An approach much like the holistic one that most practitioners are hovering towards. I think the way a member of my Circadian Retraining Program private group put it describes it best.
Kill protocols and restrictive dieting move the needle momentarily but end up putting you back where you started, or worse. When you build resilience by addressing critical factors like circadian rhythms, sleep, physical activity, and the feeding/fasting cycle you shift your susceptibility in a way that brings you closer to normal, healthy gut function.

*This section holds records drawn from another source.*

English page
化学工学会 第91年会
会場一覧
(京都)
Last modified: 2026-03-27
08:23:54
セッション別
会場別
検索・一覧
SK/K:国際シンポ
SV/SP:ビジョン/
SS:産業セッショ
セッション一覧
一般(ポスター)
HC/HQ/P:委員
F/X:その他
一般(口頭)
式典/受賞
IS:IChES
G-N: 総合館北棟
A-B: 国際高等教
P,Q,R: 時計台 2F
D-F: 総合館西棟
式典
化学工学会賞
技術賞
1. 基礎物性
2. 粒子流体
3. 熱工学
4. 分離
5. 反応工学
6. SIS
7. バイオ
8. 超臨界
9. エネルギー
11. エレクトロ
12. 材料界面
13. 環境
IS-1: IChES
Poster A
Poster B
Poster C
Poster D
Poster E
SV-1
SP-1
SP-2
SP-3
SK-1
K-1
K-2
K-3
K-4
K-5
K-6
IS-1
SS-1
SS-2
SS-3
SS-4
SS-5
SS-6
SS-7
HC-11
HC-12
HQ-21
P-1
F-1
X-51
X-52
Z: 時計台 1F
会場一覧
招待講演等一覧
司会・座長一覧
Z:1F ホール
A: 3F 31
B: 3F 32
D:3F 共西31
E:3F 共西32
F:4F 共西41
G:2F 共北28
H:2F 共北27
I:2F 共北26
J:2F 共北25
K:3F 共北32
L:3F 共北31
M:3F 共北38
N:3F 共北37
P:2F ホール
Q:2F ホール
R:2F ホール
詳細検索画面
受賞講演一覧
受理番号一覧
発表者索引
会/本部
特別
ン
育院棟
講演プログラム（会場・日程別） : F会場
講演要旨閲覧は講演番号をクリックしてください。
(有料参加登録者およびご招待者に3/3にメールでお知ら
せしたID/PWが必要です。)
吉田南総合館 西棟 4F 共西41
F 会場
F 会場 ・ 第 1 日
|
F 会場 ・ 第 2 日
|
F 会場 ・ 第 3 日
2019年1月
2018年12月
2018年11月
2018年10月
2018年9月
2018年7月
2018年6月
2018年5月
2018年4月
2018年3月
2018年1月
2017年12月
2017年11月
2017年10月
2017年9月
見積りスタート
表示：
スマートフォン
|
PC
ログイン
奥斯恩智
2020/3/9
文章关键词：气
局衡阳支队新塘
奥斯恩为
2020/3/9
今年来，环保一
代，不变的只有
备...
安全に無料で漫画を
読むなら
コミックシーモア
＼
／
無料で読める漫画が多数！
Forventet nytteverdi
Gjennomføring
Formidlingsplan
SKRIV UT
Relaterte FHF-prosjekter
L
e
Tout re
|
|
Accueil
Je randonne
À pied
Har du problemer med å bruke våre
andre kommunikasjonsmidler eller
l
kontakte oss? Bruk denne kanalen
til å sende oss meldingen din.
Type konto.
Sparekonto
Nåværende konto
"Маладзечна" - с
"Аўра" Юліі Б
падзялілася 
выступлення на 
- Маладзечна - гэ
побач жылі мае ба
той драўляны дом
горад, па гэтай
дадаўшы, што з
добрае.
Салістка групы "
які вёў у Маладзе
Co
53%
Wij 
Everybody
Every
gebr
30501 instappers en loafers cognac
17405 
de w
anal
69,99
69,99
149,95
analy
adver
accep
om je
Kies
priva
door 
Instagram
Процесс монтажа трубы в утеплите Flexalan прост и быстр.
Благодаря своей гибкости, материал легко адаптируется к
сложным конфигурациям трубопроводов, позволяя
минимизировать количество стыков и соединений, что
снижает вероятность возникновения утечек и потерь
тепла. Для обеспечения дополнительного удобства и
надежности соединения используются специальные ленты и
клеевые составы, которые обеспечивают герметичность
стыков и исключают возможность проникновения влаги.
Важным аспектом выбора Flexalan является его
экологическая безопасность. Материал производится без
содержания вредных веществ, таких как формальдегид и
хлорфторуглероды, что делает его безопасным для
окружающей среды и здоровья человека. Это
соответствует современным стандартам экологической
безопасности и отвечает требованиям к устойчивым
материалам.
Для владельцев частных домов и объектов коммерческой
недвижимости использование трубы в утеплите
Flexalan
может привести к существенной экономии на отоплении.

Most people, when they encounter something similar to this flu-like state assume they’re entering a flare and that whatever they’re doing isn’t working. But when we measure things like HRV, sleep, and heart rate we see we’re moving in the right direction.
And with the proper variables to tweak and improve these measures, that builds resilience.
Hi Dave
Concerning vagus nerve stimulation and parasympathetic balancing; I have been using this way of breathing in bed at night to help fall asleep faster and after exercise for better recovery. https://www.psychologytoday.com/us/blog/the-athletes-way/201905/longer-exhalations-are-easy-way-hack-your-vagus-nerve?fbclid=IwAR17NUnptVvmxjtxTdvabWlQ9h_BeY3v2uNEqzfXdNCjTTR34Q3QsbMjjnI
A variation of this is used by the military to help troops fall asleep even in combat zones wherein they inhale for account of 4, hold for a count of 7 and exhale for a count of 8. When I use this version, I usually add a hold after the exhale for a count of four with a stomach vacuum before the next inhalation.
Yeah, I do that type of breathing and recommend it as well. Very cool little “hack”.